Itala. Vie di fuga d’emergenza, saranno costruite le bretelle tra la statale 114 e l’autostrada Me-Ct. Costo un milione di euro

ITALA – Saranno realizzate  l’anno prossimo le bretelle di collegamento tra la Statale 114 e l’autostrada Messina-Catania. Lo ha detto il capo del Dipartimento regionale della Protezione civile,  Pietro Lo Monaco, ai sindaci di Scaletta e Itala, Mario Briguglio e Antonio Miceli. L’impegno è stato preso nel corso della visita agli alluvionati del 2009, a Giampilieri Superiore, del presidente della Regione, Raffaele Lombardo, in occasione delle festività natalizie. Si tratta di un’opera di vitale importanza (da utilizzare solo per emergenza), dell’unica via di fuga al momento immaginabile quando viene chiusa la Statale 114. Una ipotesi per nulla remota considerato che nell’ultimo lustro i due paesi sono rimasti isolati per parecchi giorni tra i due Capi (Scaletta e Alì) che li dividono da Messina a Nord e dal resto della riviera jonica a Sud. Le bretelle dovrebbero essere realizzate a Itala. Il progetto esiste ed in più occasioni ne è stato sollecitato il finanziamento. Sarà necessario un milione di euro. «L’ing. Lo Monaco – taglia corto il sindaco di Itala Antonio Miceli – ci ha detto che le risorse ci sono e la disponibilità della Protezione civile è massima». L’opera è stata inserita nel piano di interventi post-alluvione. «In un primo momento figurava tra gli interventi secondari – sottolinea il primo cittadino di Scaletta, Briguglio – mentre adesso è tra quelli prioritari». Il sindaco va presto oltre la realizzazione delle bretelle, «di fondamentale importanza. E vero – chiosa Briguglio – ma qui ci dobbiamo mettere in testa una cosa: il territorio va messo in sicurezza.
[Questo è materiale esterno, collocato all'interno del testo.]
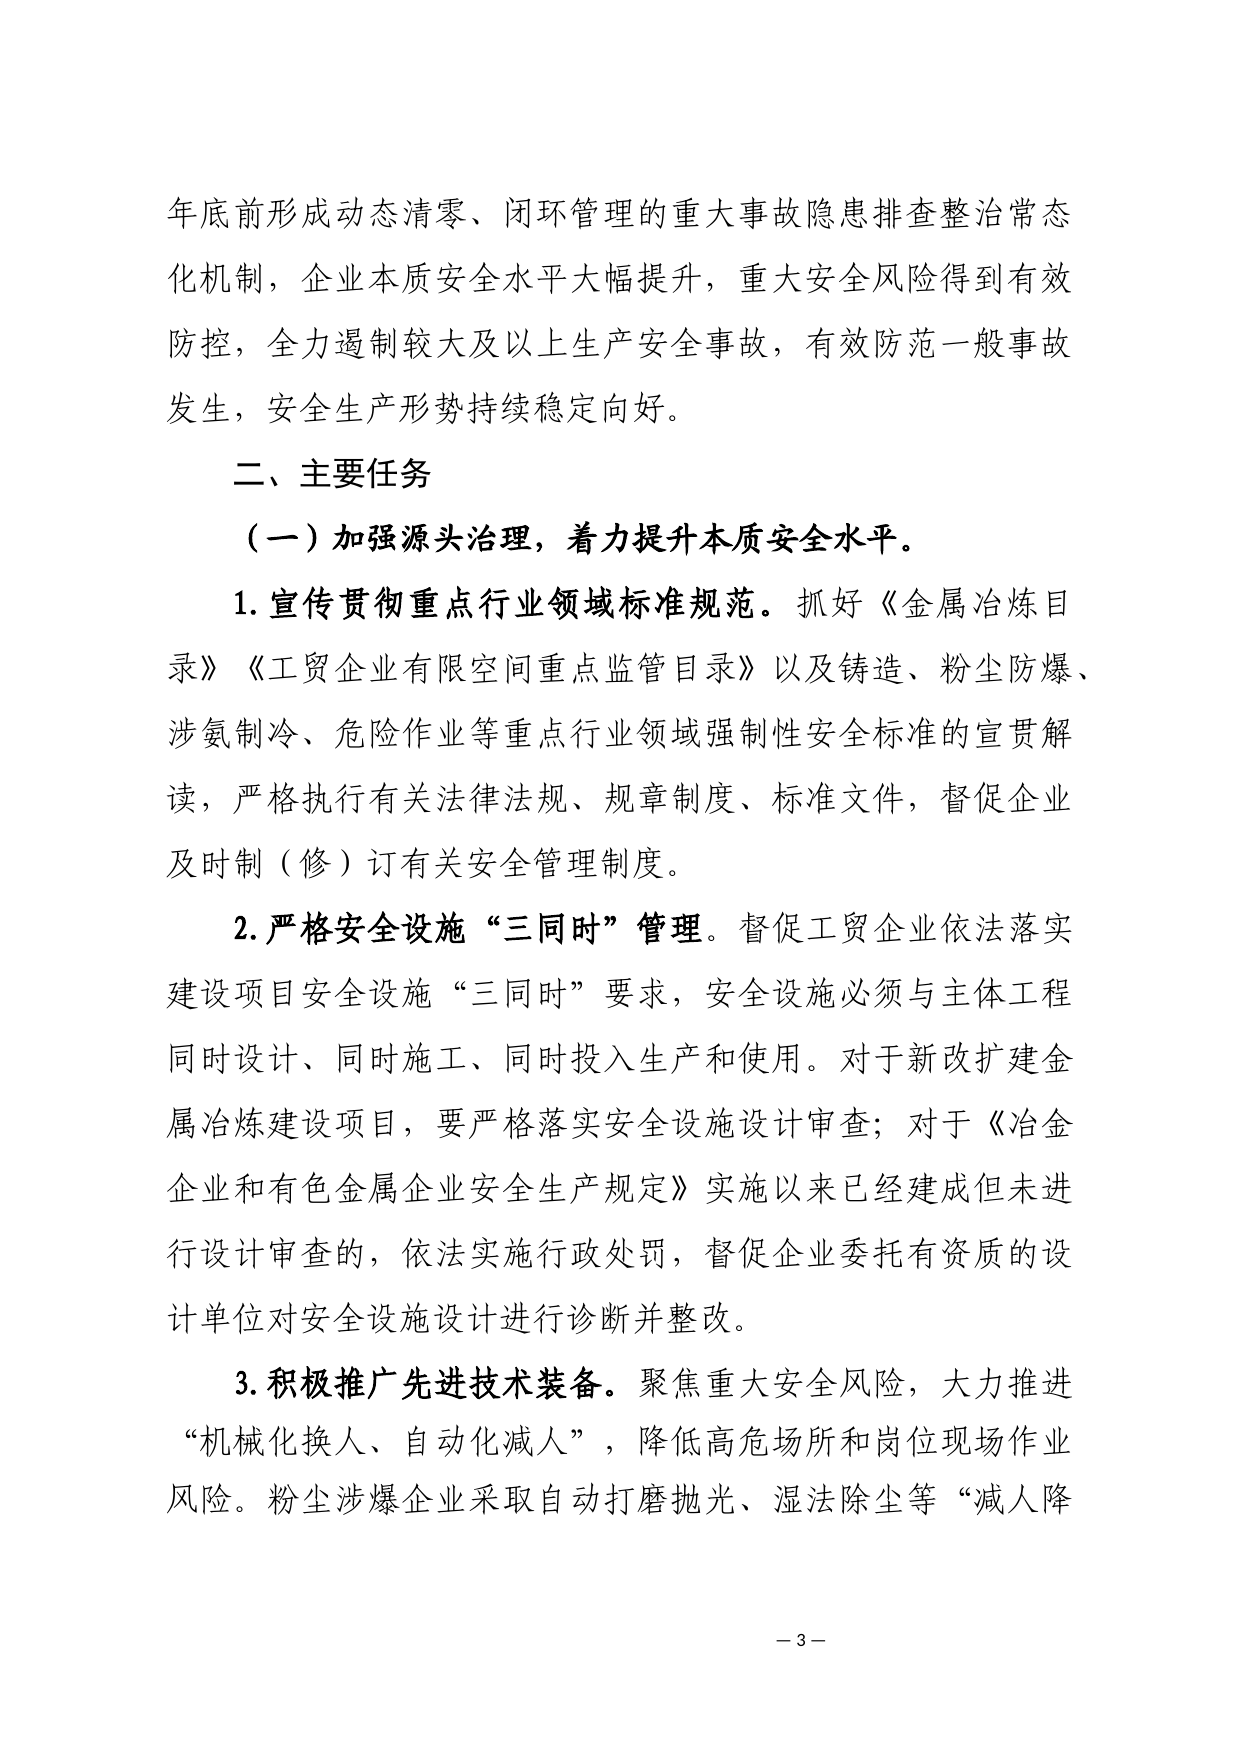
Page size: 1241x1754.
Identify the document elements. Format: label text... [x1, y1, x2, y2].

text 1.宣传贯彻重点行业领域标准规范。抓好《金属冶炼目录》《工贸企业有限空间重点监管目录》以及铸造、粉尘防爆、涉氨制冷、危险作业等重点行业领域强制性安全标准的宣贯解读，严格执行有关法律法规、规章制度、标准文件，督促企业及时制（修）订有关安全管理制度。 [165, 568, 1075, 893]
text 2.严格安全设施“三同时”管理。督促工贸企业依法落实建设项目安全设施“三同时”要求，安全设施必须与主体工程同时设计、同时施工、同时投入生产和使用。对于新改扩建金属冶炼建设项目，要严格落实安全设施设计审查；对于《冶金企业和有色金属企业安全生产规定》实施以来已经建成但未进行设计审查的，依法实施行政处罚，督促企业委托有资质的设计单位对安全设施设计进行诊断并整改。 [165, 893, 1075, 1348]
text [165, 1348, 1075, 1523]
text （一）加强源头治理，着力提升本质安全水平。 [165, 503, 1075, 568]
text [165, 178, 1075, 438]
text 二、主要任务 [165, 438, 1075, 503]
Servono opere e risorse, altrimenti è meglio abbandonarli questi paesi». Parole dure che tradotti in soldoni vogliono dire 200milioni di euro da spendere solo per Scaletta e Itala. Briguglio rilancia la proposta avanzata dal presidente Lombardo la vigilia di Natale: nuovi fondi dai carburanti, con un prelievo sulle accise senza aumentarne ulteriormente il costo, per far fronte al dissesto idrogeologico. «Se non si interviene concretamente – ribadisce l’amministratore – Scaletta e Itala non hanno più futuro».